• **What you are asked to do**:
Transcribe the part of the post on DOC and DOCG wine labels from "DOC and DOCG" to "coming in second.".

• **Excerpted passage**:
---*---

8: What does DOC/DOCG mean? Wine labels 101

by | Dec 22, 2020 | Podcast | 0 comments

DOC and DOCG are letters that you often see  on the necks of  bottles of Italian wine. But have you ever wondered what they mean and what the difference is between the two?

DOCG and DOC are both quality classifications set forth by the Ministry of Agriculture. Under Italian wine law DOCG is the highest designation of quality among Italian wines, with DOC coming in second.

Ready for some complex sounding Italian words? DOCG stands for Denominazione di Origine Controllata e Garantita (Denomination of Controlled and Guaranteed Origin, DOCG).

DOC instead stands for Denominazione di Origine Controllata (Denomination of Controlled Origin).

In order to be deemed a DOC wine, there are many strict guidelines the vineyard must follow. For example,the production area, wine color, permitted grape varieties and max/min proportions of said grapes, styles of wine, max/min alcohol levels, and even watering practices are all regulated and controlled. Today, there are 330 DOC wines following these strict rules, available.

---*---

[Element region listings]
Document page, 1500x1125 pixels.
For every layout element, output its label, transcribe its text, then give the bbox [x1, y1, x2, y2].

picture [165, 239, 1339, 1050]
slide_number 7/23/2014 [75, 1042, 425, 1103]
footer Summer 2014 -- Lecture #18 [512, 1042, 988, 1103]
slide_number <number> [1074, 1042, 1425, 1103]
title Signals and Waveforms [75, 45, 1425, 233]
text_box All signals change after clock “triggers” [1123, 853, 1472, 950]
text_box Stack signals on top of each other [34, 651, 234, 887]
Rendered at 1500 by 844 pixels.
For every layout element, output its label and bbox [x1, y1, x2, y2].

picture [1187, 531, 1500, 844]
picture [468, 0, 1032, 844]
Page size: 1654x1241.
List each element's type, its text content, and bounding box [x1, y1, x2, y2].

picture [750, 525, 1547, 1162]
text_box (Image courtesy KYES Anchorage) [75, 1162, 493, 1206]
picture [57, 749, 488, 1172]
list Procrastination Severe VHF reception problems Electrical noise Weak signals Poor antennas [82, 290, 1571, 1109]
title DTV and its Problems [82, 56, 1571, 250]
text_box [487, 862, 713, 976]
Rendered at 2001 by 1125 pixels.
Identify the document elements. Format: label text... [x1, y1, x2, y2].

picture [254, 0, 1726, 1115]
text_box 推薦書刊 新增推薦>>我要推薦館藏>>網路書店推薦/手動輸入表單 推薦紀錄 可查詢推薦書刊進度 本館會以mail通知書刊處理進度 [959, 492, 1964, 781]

---*---

• **Complete answer**:
DOC and DOCG are letters that you often see  on the necks of  bottles of Italian wine. But have you ever wondered what they mean and what the difference is between the two?

DOCG and DOC are both quality classifications set forth by the Ministry of Agriculture. Under Italian wine law DOCG is the highest designation of quality among Italian wines, with DOC coming in second.